◆ **Task objective**:
Starting at the line that holds "16: (411, 338, 0.45)", copy every line exactly through the end of the data, and no others.

[Stored data — start]

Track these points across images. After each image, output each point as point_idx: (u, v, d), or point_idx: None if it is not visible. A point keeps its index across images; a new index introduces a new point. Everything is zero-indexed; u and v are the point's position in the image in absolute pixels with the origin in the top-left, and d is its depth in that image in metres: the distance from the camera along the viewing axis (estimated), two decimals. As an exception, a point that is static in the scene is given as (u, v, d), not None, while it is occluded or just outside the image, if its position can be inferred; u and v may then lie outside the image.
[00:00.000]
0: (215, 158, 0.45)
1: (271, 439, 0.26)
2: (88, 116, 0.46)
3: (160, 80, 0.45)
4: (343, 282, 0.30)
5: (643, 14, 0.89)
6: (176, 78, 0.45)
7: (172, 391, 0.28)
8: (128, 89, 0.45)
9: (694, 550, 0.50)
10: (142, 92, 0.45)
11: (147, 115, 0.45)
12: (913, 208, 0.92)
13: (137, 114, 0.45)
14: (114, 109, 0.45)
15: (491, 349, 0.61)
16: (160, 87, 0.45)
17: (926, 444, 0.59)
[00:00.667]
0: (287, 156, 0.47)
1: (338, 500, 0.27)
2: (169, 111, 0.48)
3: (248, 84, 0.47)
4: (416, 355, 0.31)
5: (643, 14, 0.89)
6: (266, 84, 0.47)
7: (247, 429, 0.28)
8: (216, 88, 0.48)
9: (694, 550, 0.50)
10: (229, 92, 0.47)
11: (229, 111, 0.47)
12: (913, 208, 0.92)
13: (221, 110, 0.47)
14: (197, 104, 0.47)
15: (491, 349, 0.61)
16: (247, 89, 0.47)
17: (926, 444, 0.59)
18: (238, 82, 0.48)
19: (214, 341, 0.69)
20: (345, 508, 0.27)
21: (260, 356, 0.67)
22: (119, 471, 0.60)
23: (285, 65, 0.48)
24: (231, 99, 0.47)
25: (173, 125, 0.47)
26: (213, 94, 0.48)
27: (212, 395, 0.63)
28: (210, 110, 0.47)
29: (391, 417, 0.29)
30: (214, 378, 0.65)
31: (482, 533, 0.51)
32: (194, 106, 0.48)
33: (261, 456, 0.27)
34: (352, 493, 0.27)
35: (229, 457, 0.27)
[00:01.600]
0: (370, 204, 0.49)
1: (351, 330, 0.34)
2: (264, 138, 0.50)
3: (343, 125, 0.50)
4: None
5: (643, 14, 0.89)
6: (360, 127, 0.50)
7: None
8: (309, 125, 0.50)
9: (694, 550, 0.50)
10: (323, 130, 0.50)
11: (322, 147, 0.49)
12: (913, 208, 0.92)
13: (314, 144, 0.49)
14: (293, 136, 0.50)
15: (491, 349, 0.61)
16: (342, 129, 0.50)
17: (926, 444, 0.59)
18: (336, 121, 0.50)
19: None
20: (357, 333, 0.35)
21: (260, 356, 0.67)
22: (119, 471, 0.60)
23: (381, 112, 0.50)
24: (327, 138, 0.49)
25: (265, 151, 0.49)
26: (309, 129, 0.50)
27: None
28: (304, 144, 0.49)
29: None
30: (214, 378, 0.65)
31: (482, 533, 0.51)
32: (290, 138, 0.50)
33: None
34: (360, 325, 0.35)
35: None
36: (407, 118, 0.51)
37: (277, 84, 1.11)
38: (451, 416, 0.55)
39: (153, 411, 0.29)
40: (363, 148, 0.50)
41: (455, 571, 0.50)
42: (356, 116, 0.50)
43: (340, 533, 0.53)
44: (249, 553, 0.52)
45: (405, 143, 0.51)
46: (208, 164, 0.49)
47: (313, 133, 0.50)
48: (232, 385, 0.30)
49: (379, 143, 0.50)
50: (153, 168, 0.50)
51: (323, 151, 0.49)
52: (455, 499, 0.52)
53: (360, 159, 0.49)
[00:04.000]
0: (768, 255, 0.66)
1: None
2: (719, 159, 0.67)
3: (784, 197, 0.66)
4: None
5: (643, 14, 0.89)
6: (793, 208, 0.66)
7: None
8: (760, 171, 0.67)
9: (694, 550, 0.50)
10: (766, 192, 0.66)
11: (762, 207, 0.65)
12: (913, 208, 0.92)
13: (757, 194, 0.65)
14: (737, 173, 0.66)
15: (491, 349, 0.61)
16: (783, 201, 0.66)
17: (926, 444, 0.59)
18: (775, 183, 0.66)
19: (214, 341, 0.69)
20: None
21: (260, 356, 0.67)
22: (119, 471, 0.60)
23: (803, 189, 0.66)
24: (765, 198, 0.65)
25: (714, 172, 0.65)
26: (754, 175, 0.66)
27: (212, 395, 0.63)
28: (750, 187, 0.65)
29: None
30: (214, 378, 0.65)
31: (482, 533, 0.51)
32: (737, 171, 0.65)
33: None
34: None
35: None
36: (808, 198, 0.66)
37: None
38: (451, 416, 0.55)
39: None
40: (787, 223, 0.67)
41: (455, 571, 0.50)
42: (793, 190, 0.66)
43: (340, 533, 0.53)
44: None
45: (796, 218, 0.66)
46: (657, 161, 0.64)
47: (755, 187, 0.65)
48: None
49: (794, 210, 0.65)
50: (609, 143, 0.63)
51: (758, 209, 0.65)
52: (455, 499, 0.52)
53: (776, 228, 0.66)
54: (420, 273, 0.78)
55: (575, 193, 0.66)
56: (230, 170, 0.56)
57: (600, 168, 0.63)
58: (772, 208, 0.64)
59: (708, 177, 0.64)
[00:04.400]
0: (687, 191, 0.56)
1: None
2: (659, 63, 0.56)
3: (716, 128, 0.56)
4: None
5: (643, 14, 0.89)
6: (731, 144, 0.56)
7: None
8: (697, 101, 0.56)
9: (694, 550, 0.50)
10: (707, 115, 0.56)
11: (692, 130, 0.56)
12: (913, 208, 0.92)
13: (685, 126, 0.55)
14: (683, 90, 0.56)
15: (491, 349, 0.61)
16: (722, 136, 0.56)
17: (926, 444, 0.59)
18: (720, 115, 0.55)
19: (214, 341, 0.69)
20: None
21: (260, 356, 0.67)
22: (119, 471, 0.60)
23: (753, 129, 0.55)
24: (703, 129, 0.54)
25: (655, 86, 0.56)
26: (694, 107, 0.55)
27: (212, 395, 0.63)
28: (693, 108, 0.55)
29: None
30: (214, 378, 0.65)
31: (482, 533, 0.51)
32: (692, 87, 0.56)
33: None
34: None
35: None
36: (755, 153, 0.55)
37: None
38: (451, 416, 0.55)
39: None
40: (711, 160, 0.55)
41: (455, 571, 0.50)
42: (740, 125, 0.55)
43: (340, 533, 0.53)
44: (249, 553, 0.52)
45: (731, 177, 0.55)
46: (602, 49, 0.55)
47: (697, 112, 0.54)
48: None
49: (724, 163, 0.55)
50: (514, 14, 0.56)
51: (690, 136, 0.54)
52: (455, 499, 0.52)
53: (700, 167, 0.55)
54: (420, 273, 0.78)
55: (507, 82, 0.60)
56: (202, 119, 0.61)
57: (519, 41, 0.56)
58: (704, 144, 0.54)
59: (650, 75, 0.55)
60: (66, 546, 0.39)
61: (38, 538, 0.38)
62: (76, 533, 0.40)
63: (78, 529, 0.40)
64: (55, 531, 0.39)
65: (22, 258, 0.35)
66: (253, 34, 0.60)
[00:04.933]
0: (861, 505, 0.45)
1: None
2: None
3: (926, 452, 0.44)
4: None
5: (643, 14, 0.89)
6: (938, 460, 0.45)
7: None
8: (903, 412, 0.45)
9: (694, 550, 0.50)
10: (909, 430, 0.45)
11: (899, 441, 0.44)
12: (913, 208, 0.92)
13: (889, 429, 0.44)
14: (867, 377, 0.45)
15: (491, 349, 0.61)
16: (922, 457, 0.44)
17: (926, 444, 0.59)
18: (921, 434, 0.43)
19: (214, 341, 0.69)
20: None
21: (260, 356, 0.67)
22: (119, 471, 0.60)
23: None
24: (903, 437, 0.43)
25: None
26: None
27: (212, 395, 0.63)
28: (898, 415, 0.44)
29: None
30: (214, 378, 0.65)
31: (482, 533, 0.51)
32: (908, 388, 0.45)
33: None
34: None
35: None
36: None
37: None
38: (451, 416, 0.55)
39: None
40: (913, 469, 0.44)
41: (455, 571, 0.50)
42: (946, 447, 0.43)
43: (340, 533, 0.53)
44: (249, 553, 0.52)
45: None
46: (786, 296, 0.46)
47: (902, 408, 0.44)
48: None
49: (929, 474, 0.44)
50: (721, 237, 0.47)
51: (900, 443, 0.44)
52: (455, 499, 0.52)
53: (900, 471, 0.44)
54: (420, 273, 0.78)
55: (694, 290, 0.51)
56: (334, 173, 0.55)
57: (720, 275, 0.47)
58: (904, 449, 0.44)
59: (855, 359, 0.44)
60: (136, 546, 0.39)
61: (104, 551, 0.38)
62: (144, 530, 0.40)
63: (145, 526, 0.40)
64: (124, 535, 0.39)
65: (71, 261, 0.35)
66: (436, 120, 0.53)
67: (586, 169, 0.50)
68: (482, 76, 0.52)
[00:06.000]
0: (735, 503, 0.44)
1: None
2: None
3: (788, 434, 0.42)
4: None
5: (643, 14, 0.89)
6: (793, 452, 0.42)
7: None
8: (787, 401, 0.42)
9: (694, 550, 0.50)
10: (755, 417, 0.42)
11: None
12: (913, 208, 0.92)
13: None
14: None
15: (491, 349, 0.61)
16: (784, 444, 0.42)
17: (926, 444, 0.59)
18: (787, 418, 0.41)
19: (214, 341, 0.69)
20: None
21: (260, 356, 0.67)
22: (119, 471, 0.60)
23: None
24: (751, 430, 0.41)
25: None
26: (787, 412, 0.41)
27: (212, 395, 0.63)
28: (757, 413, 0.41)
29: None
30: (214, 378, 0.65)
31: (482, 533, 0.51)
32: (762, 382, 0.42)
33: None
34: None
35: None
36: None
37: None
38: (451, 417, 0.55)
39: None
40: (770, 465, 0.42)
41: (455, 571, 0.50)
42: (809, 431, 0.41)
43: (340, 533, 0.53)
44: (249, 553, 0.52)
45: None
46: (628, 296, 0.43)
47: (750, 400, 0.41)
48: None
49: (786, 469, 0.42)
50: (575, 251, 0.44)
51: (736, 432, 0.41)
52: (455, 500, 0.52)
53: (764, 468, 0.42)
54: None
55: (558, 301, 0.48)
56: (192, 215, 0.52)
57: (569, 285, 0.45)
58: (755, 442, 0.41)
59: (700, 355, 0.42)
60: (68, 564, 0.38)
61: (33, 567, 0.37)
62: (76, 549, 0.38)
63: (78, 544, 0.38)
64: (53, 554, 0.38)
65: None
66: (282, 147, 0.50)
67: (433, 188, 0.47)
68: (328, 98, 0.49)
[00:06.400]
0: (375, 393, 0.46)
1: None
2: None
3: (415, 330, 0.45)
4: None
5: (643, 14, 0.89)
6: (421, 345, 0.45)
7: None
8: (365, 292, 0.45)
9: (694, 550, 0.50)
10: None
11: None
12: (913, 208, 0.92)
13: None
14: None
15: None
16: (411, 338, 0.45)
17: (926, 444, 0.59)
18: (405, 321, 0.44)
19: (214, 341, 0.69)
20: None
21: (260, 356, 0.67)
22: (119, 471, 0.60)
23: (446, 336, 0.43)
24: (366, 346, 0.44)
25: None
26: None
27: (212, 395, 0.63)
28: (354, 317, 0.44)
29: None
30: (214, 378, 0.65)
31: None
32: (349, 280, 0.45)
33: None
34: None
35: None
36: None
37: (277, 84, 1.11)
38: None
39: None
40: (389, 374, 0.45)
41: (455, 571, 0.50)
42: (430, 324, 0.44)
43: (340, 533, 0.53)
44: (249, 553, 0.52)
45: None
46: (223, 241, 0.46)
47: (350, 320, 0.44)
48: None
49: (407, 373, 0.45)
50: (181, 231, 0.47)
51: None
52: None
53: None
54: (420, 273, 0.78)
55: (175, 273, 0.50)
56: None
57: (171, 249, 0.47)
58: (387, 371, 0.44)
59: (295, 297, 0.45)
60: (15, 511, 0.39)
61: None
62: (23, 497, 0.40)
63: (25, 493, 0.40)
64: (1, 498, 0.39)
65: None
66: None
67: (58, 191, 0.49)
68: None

[Stored data — finish]

◆ **Answer for this exercise**:
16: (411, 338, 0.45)
17: (926, 444, 0.59)
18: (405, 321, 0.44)
19: (214, 341, 0.69)
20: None
21: (260, 356, 0.67)
22: (119, 471, 0.60)
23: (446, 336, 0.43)
24: (366, 346, 0.44)
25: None
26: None
27: (212, 395, 0.63)
28: (354, 317, 0.44)
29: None
30: (214, 378, 0.65)
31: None
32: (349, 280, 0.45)
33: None
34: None
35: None
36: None
37: (277, 84, 1.11)
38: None
39: None
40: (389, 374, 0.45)
41: (455, 571, 0.50)
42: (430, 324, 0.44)
43: (340, 533, 0.53)
44: (249, 553, 0.52)
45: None
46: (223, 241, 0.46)
47: (350, 320, 0.44)
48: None
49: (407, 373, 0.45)
50: (181, 231, 0.47)
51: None
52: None
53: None
54: (420, 273, 0.78)
55: (175, 273, 0.50)
56: None
57: (171, 249, 0.47)
58: (387, 371, 0.44)
59: (295, 297, 0.45)
60: (15, 511, 0.39)
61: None
62: (23, 497, 0.40)
63: (25, 493, 0.40)
64: (1, 498, 0.39)
65: None
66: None
67: (58, 191, 0.49)
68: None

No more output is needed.